The Department of Education will this week publish an independent report on the bid by Waterford Institute of Technology for university status.

It is understood the confidential report, by consultant Dr Jim Port, acknowledges the benefits which would flow to the southeast region from the institute gaining university status.

Crucially, however, the report also warns that any move to change the designation of the institute could damage and "dilute" the institute of technology sector.

Sources say the report presents a range of options but they stress that the thrust of the report is broadly sceptical towards the bid.

Minister for Education Mary Hanafin yesterday briefed the Cabinet on the report, which has been with the department for some time. A spokesman said last night: "There is a lot of debate about granting university status in one area that might be laudable [ but] could have far reaching effects on others."

Two weeks ago, Waterford-based Minister for Social Affairs Martin Cullen clashed with Ms Hanafin on Waterford IT's future during a meeting of the Fianna Fáil parliamentary party.

The Port report says that university status for the institute would be a boon to the entire southeast, the only major region without a university.

However it also points to the possible dangers of any such move. These include:

The other 13 institutes of technology could, he says, move to make their own applications for university status;

there would be less diversity at third level with less emphasis on technology - contrary to Government policy;

Port warns that the education profile of the institutes could change dramatically, with more arts and humanities and less emphasis on technology;

he also warns of a greater focus on higher qualification and a drift away from the vocational and technological traditions of the institutes.

After this week's publication of the Port report, the Government could delay a decision on the issue by asking the Higher Education Authority or a broader review group to examine the report in the light of overall policy for higher education.
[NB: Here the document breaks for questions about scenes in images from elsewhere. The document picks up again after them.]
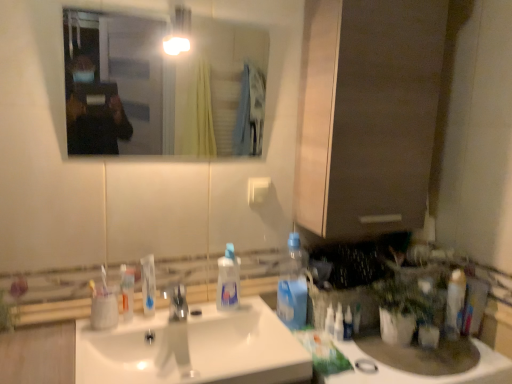
The image size is (512, 384). Find the location of `vacant region to the left of polished chrome faucet at center`. vacant region to the left of polished chrome faucet at center is located at coordinates (134, 331).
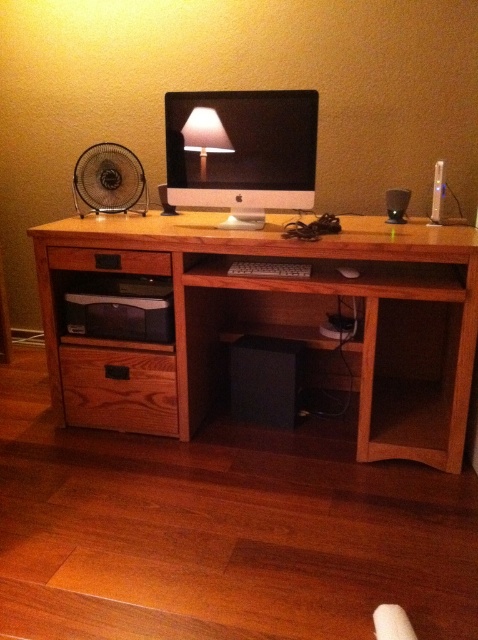
Question: Does black plastic fan at left appear under matte white lampshade at upper center?

Choices:
 (A) yes
 (B) no

Answer: (A)

Question: Which object appears farthest from the camera in this image?

Choices:
 (A) wooden computer desk at center
 (B) brown wood drawer at lower left

Answer: (B)

Question: From the image, what is the correct spatial relationship of satin white monitor at center in relation to matte white lampshade at upper center?

Choices:
 (A) left
 (B) right

Answer: (B)

Question: Estimate the real-world distances between objects in this image. Which object is closer to the pine wood drawer at lower left?

Choices:
 (A) matte white lampshade at upper center
 (B) black plastic fan at left
 (C) brown wood drawer at lower left

Answer: (C)

Question: Estimate the real-world distances between objects in this image. Which object is farther from the wooden computer desk at center?

Choices:
 (A) matte white lampshade at upper center
 (B) satin white monitor at center
 (C) black plastic fan at left

Answer: (A)

Question: Is black plastic fan at left smaller than matte white lampshade at upper center?

Choices:
 (A) yes
 (B) no

Answer: (B)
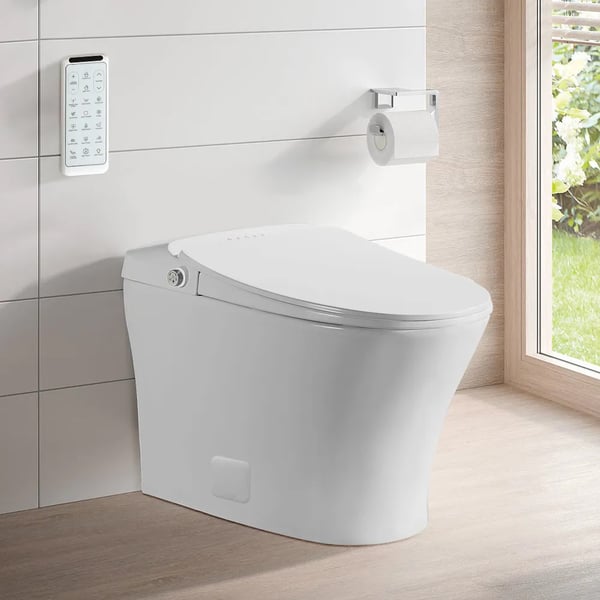
At what (x,y) coordinates should I click in order to perform the action: click on wall. Please return your answer as a coordinate pair (x, y). Image resolution: width=600 pixels, height=600 pixels. Looking at the image, I should click on (471, 60).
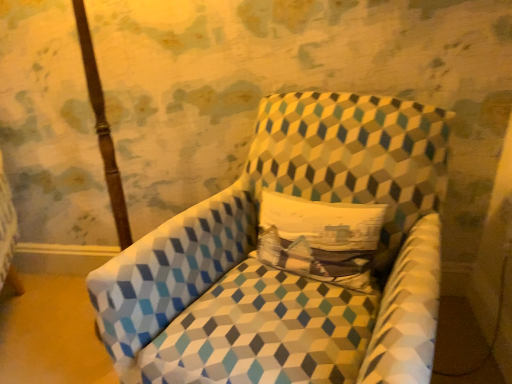
The image size is (512, 384). What do you see at coordinates (293, 256) in the screenshot?
I see `geometric-patterned fabric chair at center` at bounding box center [293, 256].

Image resolution: width=512 pixels, height=384 pixels. In order to click on geometric-patterned fabric chair at center in this screenshot , I will do `click(293, 256)`.

At what (x,y) coordinates should I click in order to perform the action: click on geometric-patterned fabric chair at center. Please return your answer as a coordinate pair (x, y). The width and height of the screenshot is (512, 384). Looking at the image, I should click on (293, 256).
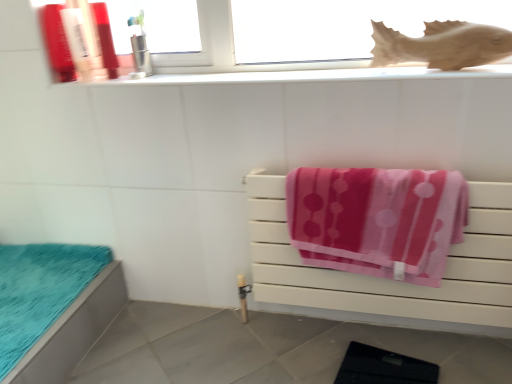
Question: Is white glossy window sill at upper center bigger or smaller than matte plastic bottle at upper left, marked as the third toiletry in a right-to-left arrangement?

Choices:
 (A) small
 (B) big

Answer: (B)

Question: Considering their positions, is white glossy window sill at upper center located in front of or behind matte plastic bottle at upper left, marked as the 2th toiletry in a left-to-right arrangement?

Choices:
 (A) front
 (B) behind

Answer: (A)

Question: Which of these objects is positioned farthest from the transparent glass window at upper center?

Choices:
 (A) brown matte fish at upper right
 (B) matte plastic bottle at upper left, marked as the third toiletry in a right-to-left arrangement
 (C) pink fabric towel at center
 (D) matte plastic bottle at upper left, acting as the 4th toiletry starting from the right
 (E) pink soft towel at center right

Answer: (C)

Question: Estimate the real-world distances between objects in this image. Which object is closer to the shiny plastic toothbrush at upper left, which ranks as the second toiletry in right-to-left order?

Choices:
 (A) white glossy window sill at upper center
 (B) transparent glass window at upper center
 (C) brown matte fish at upper right
 (D) teal fabric bed at lower left
 (E) pink soft towel at center right

Answer: (B)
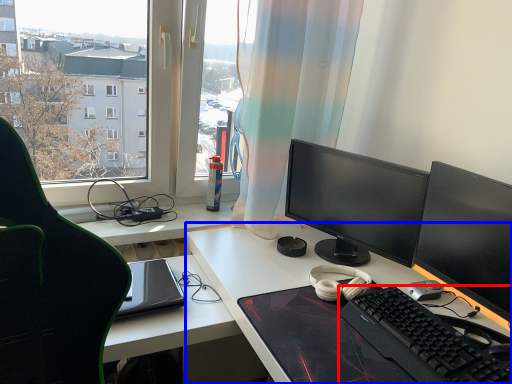
Question: Among these objects, which one is farthest to the camera, computer keyboard (highlighted by a red box) or desk (highlighted by a blue box)?

Choices:
 (A) computer keyboard
 (B) desk

Answer: (A)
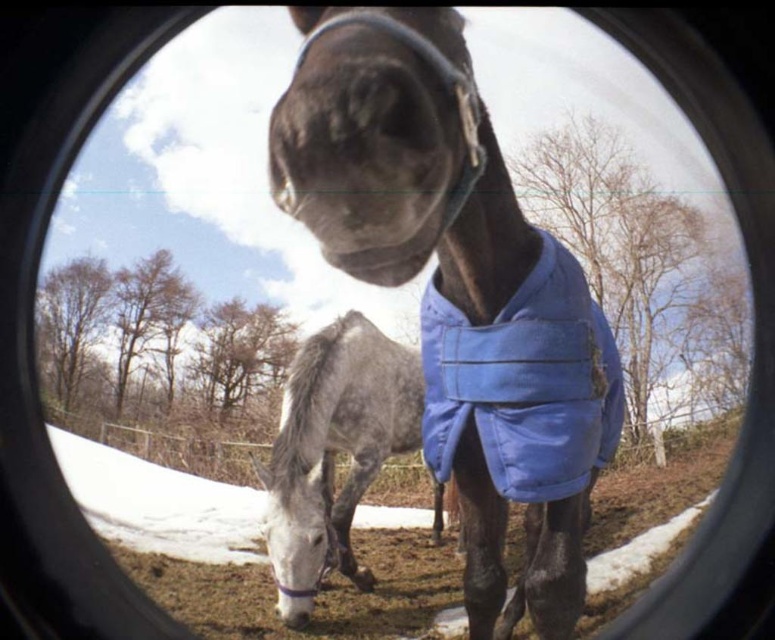
How far apart are shiny blue blanket at center and gray speckled coat at center?

The distance of shiny blue blanket at center from gray speckled coat at center is 6.51 feet.

Looking at this image, is the position of shiny blue blanket at center more distant than that of gray speckled coat at center?

That is False.

This screenshot has width=775, height=640. What are the coordinates of `shiny blue blanket at center` in the screenshot? It's located at (457, 292).

Does blue fabric at center have a lesser width compared to gray speckled coat at center?

Yes.

Is blue fabric at center above gray speckled coat at center?

Yes, blue fabric at center is above gray speckled coat at center.

This screenshot has width=775, height=640. Find the location of `blue fabric at center`. blue fabric at center is located at coordinates (524, 381).

Is shiny blue blanket at center above blue fabric at center?

Indeed, shiny blue blanket at center is positioned over blue fabric at center.

Can you confirm if shiny blue blanket at center is shorter than blue fabric at center?

In fact, shiny blue blanket at center may be taller than blue fabric at center.

Where is `shiny blue blanket at center`? shiny blue blanket at center is located at coordinates pyautogui.click(x=457, y=292).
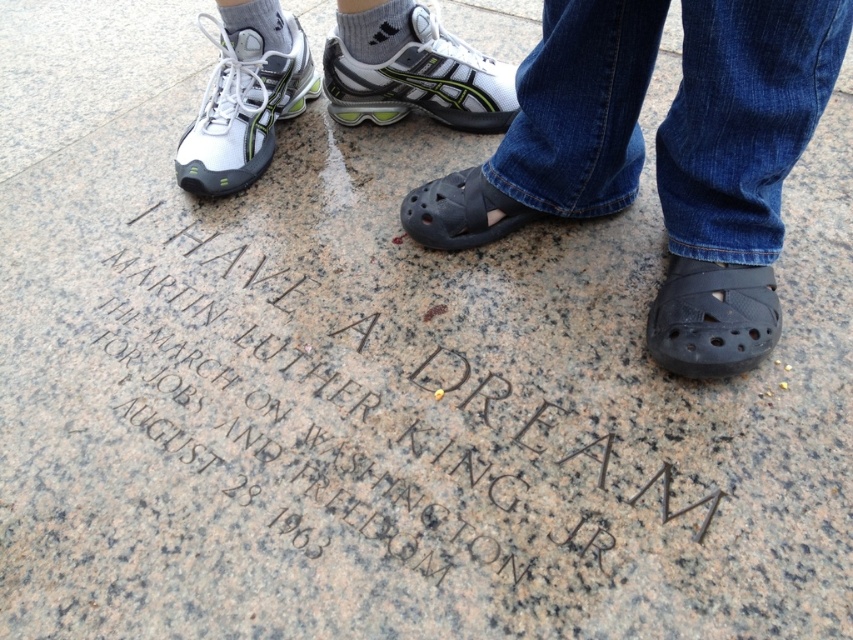
You are a photographer standing at the edge of the granite surface. You want to capture a photo that includes both the white mesh shoe at left and the white mesh shoe at center. What is the minimum distance you need to move backward to ensure both shoes are in frame?

The white mesh shoe at left is 25.64 centimeters away from the white mesh shoe at center. To include both in the photo, you need to move back at least half of that distance, so approximately 12.82 centimeters. However, exact distance depends on camera lens and sensor size.

You are standing 40 inches away from the granite engraving at center. Can you read the text on it without moving closer?

The granite engraving at center is 37.70 inches away from the viewer, so you are currently 2.3 inches too far away to read the text without moving closer.

You are standing in front of a memorial engraving and notice two white mesh shoes. Which one is closer to you, the white mesh shoe at left or the white mesh shoe at center?

The white mesh shoe at left is closer to you because the white mesh shoe at center is behind it.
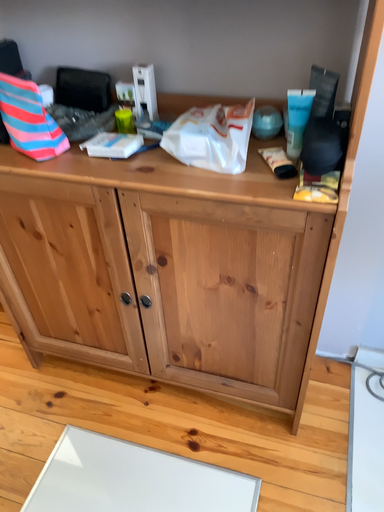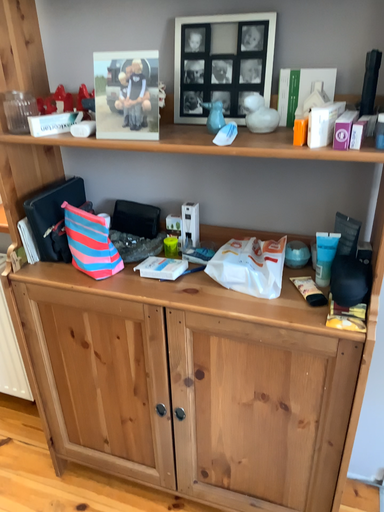
Question: Which way did the camera rotate in the video?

This would effectively "park" the Waterford institute issue for some time.

In recent weeks both Taoiseach Bertie Ahern and Ms Hanafin have appeared to lay the ground for a negative decision on the institute's case, but the pressure coming from Mr Cullen and the southeast region means that senior Ministers will want to appear open-minded on the issue.

Last month, Mr Ahern warned that upgrading the institute could not be done "in isolation". Ms Hanafin said while there were strong regional arguments here, she would have to take a national view.

Dublin Institute of Technology has joined the Waterford institute in seeking university status.